Our operations are substantially dependent on the availability of water. Restrictions on our ability to obtain water may have an adverse effect on our financial condition, results of operations and cash flows.

        Water currently is an essential component of deep shale oil and natural gas production during both the drilling and hydraulic fracturing processes. Historically, we have been able to purchase water from local land owners for use in our operations. According to the Lower Colorado River Authority, during 2011, Texas experienced the lowest inflows of water of any year in recorded history. As a result of this severe drought, some local water districts have begun restricting the use of water subject to their jurisdiction for hydraulic fracturing to protect local water supply. If we are unable to obtain water to use in our operations from local sources, we may be unable to economically produce our reserves, which could have an adverse effect on our financial condition, results of operations and cash flows.

We may face unanticipated water and other waste disposal costs.

        We may be subject to regulation that restricts our ability to discharge water produced as part of our operations. Productive zones frequently contain water that must be removed in order for the oil and natural gas to produce, and our ability to remove and dispose of sufficient quantities of water from the various zones will determine whether we can produce oil and natural gas in commercial quantities. The produced water must be transported from the lease and injected into disposal wells. The availability of disposal wells with sufficient capacity to receive all of the water produced from our wells may affect our ability to produce our wells. Also, the cost to transport and dispose of that water, including the cost of complying with regulations concerning water disposal, may reduce our profitability.
┄┄┄┄┄┄┄┄┄┄┄┄┄┄┄┄┄┄┄┄
> [Given request a] Repeat the passage on water in oil and gas operations word for word, from "Water currently is" down to "waste disposal costs.".

[Collection entries]
┄┄┄┄┄┄┄┄┄┄┄┄┄┄┄┄┄┄┄┄
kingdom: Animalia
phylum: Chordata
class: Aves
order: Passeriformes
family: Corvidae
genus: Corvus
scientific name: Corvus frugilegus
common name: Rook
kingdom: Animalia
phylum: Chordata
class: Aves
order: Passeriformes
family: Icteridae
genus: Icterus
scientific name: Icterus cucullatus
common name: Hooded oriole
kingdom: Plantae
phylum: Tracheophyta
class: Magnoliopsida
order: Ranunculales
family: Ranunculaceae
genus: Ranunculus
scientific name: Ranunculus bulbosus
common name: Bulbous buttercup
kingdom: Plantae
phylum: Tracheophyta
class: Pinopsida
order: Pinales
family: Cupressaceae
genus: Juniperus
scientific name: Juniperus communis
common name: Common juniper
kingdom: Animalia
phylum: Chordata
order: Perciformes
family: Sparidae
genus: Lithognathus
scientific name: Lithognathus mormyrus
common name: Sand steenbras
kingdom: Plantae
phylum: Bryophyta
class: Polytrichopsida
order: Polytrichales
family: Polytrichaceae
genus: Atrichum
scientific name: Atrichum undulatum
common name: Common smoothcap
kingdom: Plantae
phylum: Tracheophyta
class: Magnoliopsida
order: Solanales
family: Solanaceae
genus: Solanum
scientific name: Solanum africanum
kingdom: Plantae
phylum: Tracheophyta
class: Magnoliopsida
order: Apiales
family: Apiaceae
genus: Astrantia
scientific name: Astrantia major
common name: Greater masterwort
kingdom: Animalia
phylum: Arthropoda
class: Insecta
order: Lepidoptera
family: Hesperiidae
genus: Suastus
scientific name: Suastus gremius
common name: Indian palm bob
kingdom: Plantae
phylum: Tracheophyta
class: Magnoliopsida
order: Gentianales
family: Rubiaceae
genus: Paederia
┄┄┄┄┄┄┄┄┄┄┄┄┄┄┄┄┄┄┄┄
> [Given request b] Reproduce the lines of the records word for word, from the line containing "scientific name: Juniperus communis" down to the last line of the records, including both.

> [Complete answer a]
Water currently is an essential component of deep shale oil and natural gas production during both the drilling and hydraulic fracturing processes. Historically, we have been able to purchase water from local land owners for use in our operations. According to the Lower Colorado River Authority, during 2011, Texas experienced the lowest inflows of water of any year in recorded history. As a result of this severe drought, some local water districts have begun restricting the use of water subject to their jurisdiction for hydraulic fracturing to protect local water supply. If we are unable to obtain water to use in our operations from local sources, we may be unable to economically produce our reserves, which could have an adverse effect on our financial condition, results of operations and cash flows.

We may face unanticipated water and other waste disposal costs.

> [Complete answer b]
scientific name: Juniperus communis
common name: Common juniper
kingdom: Animalia
phylum: Chordata
order: Perciformes
family: Sparidae
genus: Lithognathus
scientific name: Lithognathus mormyrus
common name: Sand steenbras
kingdom: Plantae
phylum: Bryophyta
class: Polytrichopsida
order: Polytrichales
family: Polytrichaceae
genus: Atrichum
scientific name: Atrichum undulatum
common name: Common smoothcap
kingdom: Plantae
phylum: Tracheophyta
class: Magnoliopsida
order: Solanales
family: Solanaceae
genus: Solanum
scientific name: Solanum africanum
kingdom: Plantae
phylum: Tracheophyta
class: Magnoliopsida
order: Apiales
family: Apiaceae
genus: Astrantia
scientific name: Astrantia major
common name: Greater masterwort
kingdom: Animalia
phylum: Arthropoda
class: Insecta
order: Lepidoptera
family: Hesperiidae
genus: Suastus
scientific name: Suastus gremius
common name: Indian palm bob
kingdom: Plantae
phylum: Tracheophyta
class: Magnoliopsida
order: Gentianales
family: Rubiaceae
genus: Paederia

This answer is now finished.